History

Reflecting On 35 Years Since First Reports Of AIDS

AIDS+March

We’re coming up on a grim anniversary–35 years since the first reported cases of what we would come to know as AIDS. To mark the occasion, the Bay Area Reporter has interviewed some high profile survivors about their experiences, their memories and what might lie ahead. It’s required reading for anyone who’s been touched by the crisis–which is everyone.

Related: “How to Survive a Plague” Explores The Passion And Progress Of Early AIDS Activists

One of the most important milestones of the last 35 years was the introduction of cocktails in the mid-90s. Following that innovation, death rates–which had been skyrocketing year after year– immediately took a nosedive.

That followed a decade of experimental treatments, many of which had no effect or actually made suffering worse. But there was virtually no knowledge about how the disease worked, and it was spreading so fast that doctors were desperate for any form of treatment. What’s more, officials in the Reagan administration did as little as they could to address the crisis.

Activist Cleve Jones recalls bringing the AIDS quilt to Washington in the mid-90s, when the Clinton administration was finally starting to take action to save lives.

“I talked to President Clinton on how my friends were now thriving and asking him to make sure these drugs would be available to everybody,” he tells the Bay Area Reporter.

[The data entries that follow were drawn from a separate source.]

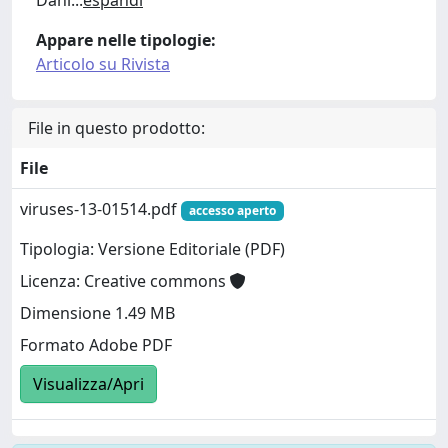
Appare nelle tipologie:
Articolo su Rivista
File in questo prodotto:
File
viruses-13-01514.pdf
accesso aperto
Tipologia: Versione Editoriale (PDF)
Licenza: Creative commons
Dimensione 1.49 MB
Formato Adobe PDF
Visualizza/Apri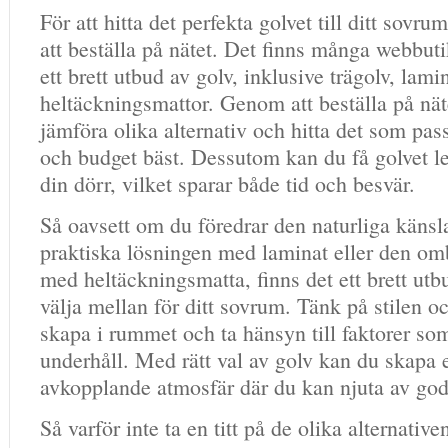
För att hitta det perfekta golvet till ditt sovr
att beställa på nätet. Det finns många webbut
ett brett utbud av golv, inklusive trägolv, lam
heltäckningsmattor. Genom att beställa på nät
jämföra olika alternativ och hitta det som pas
och budget bäst. Dessutom kan du få golvet lev
din dörr, vilket sparar både tid och besvär.
Så oavsett om du föredrar den naturliga känsla
praktiska lösningen med laminat eller den o
med heltäckningsmatta, finns det ett brett utb
välja mellan för ditt sovrum. Tänk på stilen o
skapa i rummet och ta hänsyn till faktorer so
underhåll. Med rätt val av golv kan du skapa
avkopplande atmosfär där du kan njuta av go
Så varför inte ta en titt på de olika alternative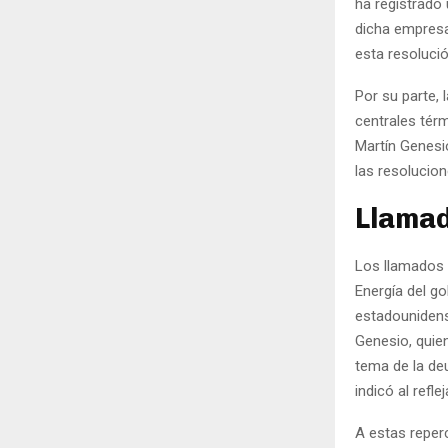
ha registrado 
dicha empresa
esta resolució
Por su parte, 
centrales térm
Martín Genesi
las resolucion
Llama
Los llamados 
Energía del g
estadounidens
Genesio, quie
tema de la de
indicó al refl
A estas reper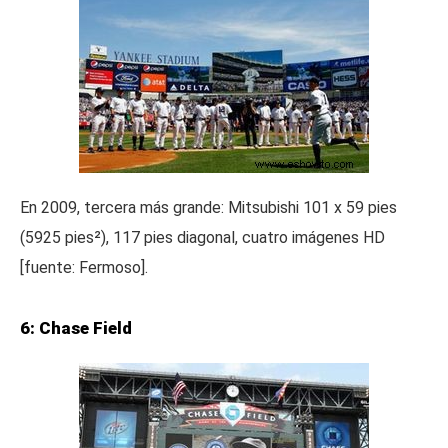
En 2009, tercera más grande: Mitsubishi 101 x 59 pies
(5925 pies²), 117 pies diagonal, cuatro imágenes HD
[fuente: Fermoso].
6: Chase Field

In 1994, he suffered an infection that he expected to take his life, but the cocktails saved him.

Related: WATCH: Elizabeth Taylor’s Fight To Raise AIDS Awareness Changed History

Gabriel Quinto talks about being an early test subject. He also expected to die, and sold all of his belongings in preparation for the end. The drugs that he took saved him, but also had devastating side effects.

“These drugs were not tested for people of color and the side effects could make you feel worse than the disease itself,” he explains. “Many of my friends could not take these drugs and gave up. … The current medications have not raised my number of T cells above 150, so consequently I have good days and bad days when I need to rest.”

Terry Beswick, who runs the GLBT Historical Society, holds regular events and organizes exhibits to reflect on the last three decades. He cites the crisis as having taught the LGBTQ community a hard lesson about organizing and establishing leadership, one that ultimately helped the fight for civil rights but at an unbearable cost.

“We need to meet people where they are at and base public health policy on science rather than morality,” he says. “My big goal is to build a bigger LGBT museum (than the one in the Castro), complete with an educational and cultural center so we can tell the story of AIDS more effectively and learn not to make the same mistakes we made 20, 30 years ago.”

Related: Six Pioneering Gay Writers Who Helped Bring HIV/AIDS To The American Forefront

“I think marriage equality came out of our struggle with AIDS. For my generation of radical activists, marriage was not on any of our priority lists,” Jones says. But when partners died and there were no legal protections, “suddenly that little piece of paper became critically important. And that’s why working class gays and lesbians lined up when Mayor Gavin Newsom opened up City Hall in 2004 so they could get married, despite flack from the political establishment.”

Gavin Newsom, it’s worth pointing out, recently sent out an email to supporters about that time. Back in 2004, when he issued marriage licenses, most of the Democratic Party abandoned him.

There was only one high-profile politician willing to work with him during that time: Hillary Clinton.